Graduate's Anonymous: My Name is Mark...

...and I'm an English student. Hi Mark.

I don't know how it happened really. One minute I was a creatively inspired child prodigy burnout, next I'm writing essays on all the mentions of the word 'air' in Jane Eyre. What happened? How did I end up doing such a pointless degree?

Was in the pub the other night (my source of all cultural knowledge.) Someone asked me after I told them what I did, "Oh, so you want to be a teacher then?"

No. Not even if the choice is between that and being a fingernail pulling tester for some South American junta. Really, no, not if my life depended on it.

"But teaching is a noble profession."

No, teaching should be; there's a difference. It pays terribly and the children...ah, yeah them... I recall being at school and the horror I inflicted upon many teachers and I was far from the worst. My class managed to force the retirement of one old dear and cause another to hit the sick with 'stress related illness.' No, I do not want to meet the equivalent of me as a teacher. 

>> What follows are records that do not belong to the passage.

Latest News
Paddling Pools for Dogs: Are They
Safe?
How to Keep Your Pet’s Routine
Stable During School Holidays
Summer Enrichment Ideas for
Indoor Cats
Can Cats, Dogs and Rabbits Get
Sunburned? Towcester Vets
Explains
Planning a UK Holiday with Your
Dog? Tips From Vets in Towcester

So it was very pleasing for me to find this gem the other day. Sir Ken Robinson has advised anybody who is anyone on creativity and education. And he has some surprising views, that I strongly agree with, on the way we are educated, the way we educate and the value we place on certain professions and abilities. He's also one of the funniest speakers I've ever heard on the always entertaining TED talks series that includes Minsky, Dawkins and Francis:

Alternatively, I could just go be a teacher.

Maybe not.

God no.

Well, fair point.

Sorry to all teachers reading this, but Woody Allen once said "Those who can't do, teach. And those who can't teach, teach gym." So at least you have someone to look down on.



brookstar said…
I was an English Major and now I'm a bureaucrat at a university. Huzzah!